Alessandro Iacchi è un classe 1999. E’ uno di quei ragazzi che con il ciclismo moderno, affamato di giovani (come se lui non lo fosse), rischia grosso.

Il toscano fa parte di quell’infornata di corridori diventati pro’ con il Covid. Era nella fila della Vini Zabù. Passò con quel maledetto 2020 e corse pochissimo per ovvie ragioni. L’anno dopo iniziò la stagione, ma la squadra fu bloccata per il caso di doping di De Bonis e di nuovo tutto fermo.

«In due anni – dice Iacchi – ho fatto 40 corse, se pensiamo che solo quest’anno ne ho fatte 60… Io poi sono un corridore che per andare bene deve correre molto. Deve avere costanza. E invece in quel modo passavano anche dei mesi senza attaccare il numero ed ogni volta era come ripartire da zero. Ci si demoralizzava anche.

«Invece quest’anno, forse per la prima volta, mi sento bene proprio perché ho corso molto. E’ la prima stagione che faccio senza intoppi. Ho colto buoni piazzamenti, manca solo una vittoria…».
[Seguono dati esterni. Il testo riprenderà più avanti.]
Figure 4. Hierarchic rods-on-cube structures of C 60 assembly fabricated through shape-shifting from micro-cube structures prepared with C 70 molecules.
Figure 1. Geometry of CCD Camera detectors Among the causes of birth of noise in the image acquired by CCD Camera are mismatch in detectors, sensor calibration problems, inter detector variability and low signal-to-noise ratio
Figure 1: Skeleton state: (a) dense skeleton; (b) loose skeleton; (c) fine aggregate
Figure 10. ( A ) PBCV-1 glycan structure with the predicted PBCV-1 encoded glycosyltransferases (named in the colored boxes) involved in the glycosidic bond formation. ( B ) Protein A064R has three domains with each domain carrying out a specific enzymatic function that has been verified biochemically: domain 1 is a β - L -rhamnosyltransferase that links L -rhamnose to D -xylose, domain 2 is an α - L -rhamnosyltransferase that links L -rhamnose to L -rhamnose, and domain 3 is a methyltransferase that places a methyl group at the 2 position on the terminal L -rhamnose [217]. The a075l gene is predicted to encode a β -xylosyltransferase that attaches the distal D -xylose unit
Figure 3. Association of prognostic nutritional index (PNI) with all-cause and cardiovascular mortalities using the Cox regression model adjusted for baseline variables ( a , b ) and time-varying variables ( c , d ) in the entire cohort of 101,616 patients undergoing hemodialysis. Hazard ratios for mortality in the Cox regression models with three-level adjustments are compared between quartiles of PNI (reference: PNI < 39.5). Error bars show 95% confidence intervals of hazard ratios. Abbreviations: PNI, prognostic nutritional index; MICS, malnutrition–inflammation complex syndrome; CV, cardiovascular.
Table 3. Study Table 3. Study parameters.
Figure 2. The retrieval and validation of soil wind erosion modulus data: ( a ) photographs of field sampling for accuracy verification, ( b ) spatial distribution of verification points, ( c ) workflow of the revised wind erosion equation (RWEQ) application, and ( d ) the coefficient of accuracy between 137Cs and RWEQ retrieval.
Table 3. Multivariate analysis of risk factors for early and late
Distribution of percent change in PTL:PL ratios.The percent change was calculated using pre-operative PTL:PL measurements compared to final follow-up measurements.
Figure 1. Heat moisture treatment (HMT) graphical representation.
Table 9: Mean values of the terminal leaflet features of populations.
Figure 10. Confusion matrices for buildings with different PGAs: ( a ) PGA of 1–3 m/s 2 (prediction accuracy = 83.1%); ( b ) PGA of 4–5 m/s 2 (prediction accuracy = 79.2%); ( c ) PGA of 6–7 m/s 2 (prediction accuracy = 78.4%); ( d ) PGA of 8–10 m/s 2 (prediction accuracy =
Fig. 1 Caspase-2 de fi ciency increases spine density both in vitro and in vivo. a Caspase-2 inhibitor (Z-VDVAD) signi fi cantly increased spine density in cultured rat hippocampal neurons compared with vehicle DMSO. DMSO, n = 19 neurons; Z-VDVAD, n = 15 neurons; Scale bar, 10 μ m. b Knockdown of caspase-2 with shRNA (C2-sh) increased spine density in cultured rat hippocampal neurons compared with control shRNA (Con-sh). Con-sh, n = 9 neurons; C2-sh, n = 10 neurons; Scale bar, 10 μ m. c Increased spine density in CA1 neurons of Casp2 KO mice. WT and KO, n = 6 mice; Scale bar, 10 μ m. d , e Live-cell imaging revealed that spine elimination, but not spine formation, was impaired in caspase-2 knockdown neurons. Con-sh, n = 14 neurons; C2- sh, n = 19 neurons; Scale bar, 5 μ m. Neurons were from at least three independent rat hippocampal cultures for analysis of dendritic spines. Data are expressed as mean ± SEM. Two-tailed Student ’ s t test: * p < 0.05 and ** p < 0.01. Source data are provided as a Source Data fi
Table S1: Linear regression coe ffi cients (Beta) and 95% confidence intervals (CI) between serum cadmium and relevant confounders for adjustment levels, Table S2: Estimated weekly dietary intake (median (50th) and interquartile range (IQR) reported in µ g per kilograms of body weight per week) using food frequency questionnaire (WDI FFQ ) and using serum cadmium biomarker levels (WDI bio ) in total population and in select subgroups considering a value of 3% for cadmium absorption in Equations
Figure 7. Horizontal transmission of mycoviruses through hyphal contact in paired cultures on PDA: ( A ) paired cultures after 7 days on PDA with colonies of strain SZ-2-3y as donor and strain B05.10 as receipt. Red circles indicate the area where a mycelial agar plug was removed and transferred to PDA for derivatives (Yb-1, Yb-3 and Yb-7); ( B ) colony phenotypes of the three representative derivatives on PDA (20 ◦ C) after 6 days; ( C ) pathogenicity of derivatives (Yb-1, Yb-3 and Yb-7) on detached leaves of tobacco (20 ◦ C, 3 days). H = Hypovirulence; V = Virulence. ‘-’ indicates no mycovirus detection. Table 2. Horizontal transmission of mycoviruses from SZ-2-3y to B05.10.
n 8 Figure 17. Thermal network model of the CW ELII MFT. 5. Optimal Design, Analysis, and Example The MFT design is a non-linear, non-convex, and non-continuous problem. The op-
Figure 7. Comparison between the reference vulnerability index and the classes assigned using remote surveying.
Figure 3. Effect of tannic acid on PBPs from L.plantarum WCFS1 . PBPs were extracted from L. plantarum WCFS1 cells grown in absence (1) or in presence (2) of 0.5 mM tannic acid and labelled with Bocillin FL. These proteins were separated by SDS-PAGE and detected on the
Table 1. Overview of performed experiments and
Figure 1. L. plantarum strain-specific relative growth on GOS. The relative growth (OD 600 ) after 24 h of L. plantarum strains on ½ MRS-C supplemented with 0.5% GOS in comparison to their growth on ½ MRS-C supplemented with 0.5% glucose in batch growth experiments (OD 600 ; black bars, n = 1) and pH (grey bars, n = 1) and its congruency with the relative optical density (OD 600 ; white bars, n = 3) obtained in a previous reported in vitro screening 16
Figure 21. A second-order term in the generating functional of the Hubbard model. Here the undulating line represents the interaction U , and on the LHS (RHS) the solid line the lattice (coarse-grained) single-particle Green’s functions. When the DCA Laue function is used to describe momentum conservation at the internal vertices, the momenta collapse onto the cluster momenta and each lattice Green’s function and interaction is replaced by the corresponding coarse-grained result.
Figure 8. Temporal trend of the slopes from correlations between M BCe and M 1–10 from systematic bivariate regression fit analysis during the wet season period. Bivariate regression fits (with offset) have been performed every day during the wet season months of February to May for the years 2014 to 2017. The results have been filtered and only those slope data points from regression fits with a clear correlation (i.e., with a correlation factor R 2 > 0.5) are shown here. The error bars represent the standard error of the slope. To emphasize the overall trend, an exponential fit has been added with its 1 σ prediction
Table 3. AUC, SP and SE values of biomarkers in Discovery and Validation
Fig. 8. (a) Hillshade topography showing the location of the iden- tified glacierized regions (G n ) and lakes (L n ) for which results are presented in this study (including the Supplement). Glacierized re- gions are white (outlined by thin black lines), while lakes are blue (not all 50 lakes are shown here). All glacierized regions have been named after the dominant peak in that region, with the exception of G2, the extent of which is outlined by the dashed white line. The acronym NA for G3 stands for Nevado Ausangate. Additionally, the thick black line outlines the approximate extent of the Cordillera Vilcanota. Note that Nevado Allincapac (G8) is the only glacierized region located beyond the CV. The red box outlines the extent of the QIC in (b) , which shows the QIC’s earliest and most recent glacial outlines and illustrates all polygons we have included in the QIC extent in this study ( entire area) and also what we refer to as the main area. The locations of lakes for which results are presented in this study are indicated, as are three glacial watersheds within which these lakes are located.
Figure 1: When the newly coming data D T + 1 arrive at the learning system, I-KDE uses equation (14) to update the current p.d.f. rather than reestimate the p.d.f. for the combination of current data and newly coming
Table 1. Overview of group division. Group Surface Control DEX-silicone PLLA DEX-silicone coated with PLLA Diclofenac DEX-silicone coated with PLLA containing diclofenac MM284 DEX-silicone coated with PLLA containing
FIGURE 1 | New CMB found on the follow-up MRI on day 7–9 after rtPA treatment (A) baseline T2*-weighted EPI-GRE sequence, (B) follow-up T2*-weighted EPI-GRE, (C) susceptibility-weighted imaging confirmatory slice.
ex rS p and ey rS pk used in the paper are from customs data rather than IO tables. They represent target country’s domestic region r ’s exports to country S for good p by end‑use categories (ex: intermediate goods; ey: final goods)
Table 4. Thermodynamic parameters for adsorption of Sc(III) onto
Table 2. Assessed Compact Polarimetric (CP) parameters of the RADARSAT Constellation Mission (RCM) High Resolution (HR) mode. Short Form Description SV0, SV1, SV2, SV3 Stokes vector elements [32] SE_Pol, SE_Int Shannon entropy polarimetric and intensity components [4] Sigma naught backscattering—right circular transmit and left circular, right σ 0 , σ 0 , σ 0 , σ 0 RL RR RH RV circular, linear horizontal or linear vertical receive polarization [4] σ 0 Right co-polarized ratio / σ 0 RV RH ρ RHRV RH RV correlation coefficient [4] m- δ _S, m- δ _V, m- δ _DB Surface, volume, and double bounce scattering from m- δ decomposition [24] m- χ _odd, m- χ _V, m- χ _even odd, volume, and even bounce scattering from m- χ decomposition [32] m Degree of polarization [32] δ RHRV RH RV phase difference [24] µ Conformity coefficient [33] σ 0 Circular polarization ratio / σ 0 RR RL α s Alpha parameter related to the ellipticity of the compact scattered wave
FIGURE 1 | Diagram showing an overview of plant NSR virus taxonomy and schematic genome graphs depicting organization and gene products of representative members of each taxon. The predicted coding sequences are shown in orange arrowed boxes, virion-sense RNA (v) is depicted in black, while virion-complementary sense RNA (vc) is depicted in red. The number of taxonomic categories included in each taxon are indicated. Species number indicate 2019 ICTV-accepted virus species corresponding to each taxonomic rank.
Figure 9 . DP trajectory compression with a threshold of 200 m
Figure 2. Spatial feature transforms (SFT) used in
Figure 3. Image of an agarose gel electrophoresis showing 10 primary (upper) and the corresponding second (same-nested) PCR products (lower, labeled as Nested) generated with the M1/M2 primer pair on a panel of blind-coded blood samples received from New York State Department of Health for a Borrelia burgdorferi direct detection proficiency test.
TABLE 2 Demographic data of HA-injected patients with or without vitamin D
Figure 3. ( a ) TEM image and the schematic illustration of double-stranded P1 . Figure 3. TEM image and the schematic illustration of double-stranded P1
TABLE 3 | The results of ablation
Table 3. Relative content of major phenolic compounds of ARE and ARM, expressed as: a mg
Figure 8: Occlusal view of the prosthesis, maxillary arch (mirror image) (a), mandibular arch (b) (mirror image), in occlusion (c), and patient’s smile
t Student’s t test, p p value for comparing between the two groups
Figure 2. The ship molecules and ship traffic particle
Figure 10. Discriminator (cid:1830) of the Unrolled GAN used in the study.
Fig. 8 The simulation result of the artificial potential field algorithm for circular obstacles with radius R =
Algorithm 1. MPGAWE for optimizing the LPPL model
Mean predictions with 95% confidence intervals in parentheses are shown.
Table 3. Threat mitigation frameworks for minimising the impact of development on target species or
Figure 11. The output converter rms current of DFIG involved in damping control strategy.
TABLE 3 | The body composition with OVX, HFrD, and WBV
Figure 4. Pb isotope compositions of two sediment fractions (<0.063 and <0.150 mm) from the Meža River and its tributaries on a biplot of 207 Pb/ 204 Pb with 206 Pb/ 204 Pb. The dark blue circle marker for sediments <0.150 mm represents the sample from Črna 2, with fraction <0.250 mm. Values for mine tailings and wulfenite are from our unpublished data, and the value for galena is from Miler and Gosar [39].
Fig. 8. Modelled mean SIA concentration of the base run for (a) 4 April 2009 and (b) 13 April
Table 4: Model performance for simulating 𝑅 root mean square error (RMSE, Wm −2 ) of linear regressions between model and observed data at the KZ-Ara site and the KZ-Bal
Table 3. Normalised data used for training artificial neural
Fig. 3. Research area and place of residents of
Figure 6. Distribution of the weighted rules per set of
Iacchi è un corridore completo. Se la cava su salite non troppo lunghe e può dire la sua in una volata ristretta. Quando sta bene non si spaventa di fronte a corse di primo livello come appunto il Giro d’Inghilterra.

«Sì – dice il toscano – certi ritmi si sentono. Quando si corre con i pro’ la differenza si avverte, ma ci sto bene. Quando ci sono le WorldTour è tutto un altro modo di correre. La corsa è più controllata e sono loro a controllarla. E quando si va forte… si va forte!

«Per esempio, proprio in Inghilterra, un giorno non partiva la fuga: ebbene, abbiamo fatto 150 chilometri in due ore e 40′ e c’erano 2.700 metri di dislivello! O al contrario, il giorno dopo per chiudere sulla fuga nell’ultima ora abbiamo fatto gli ultimi 50 chilometri a 48 di media».

Iacchi (classe 1999) tiene bene sugli strappi e le salite non troppo lunghe. Si allena spesso con Albanese, suo vicino di casa
Iacchi (classe 1999) tiene bene sugli strappi e le salite non troppo lunghe. Si allena spesso con Albanese, suo vicino di casa

In “caccia”…

Prima Iacchi ha detto che manca solo la vittoria. La gamba c’è e l’idea è quella di sfruttare al meglio la condizione… anche per trovare squadra.

«Non essendo più un under 23 – conclude Iacchi – devo cercare altrove. La Qhubeka farà anche la professional, con loro ho parlato, ma sono ancora in attesa. Io poi non ho un procuratore e sto cercando di muovermi in autonomia. Io spero di restare con loro, perché in questo team mi trovo davvero bene».

«Mi restano cinque o sei gare per fare qualcosa. E sono tutte gare abbastanza adatte a me. Tra queste c’è anche il Pantani, anche se so che lì il livello è molto alto. Già arrivare con il primo gruppo non sarebbe male. Ma l’obiettivo è vincere, magari anche le altre corse che farò… perché l’unica cosa che mi manca quest’anno è la vittoria».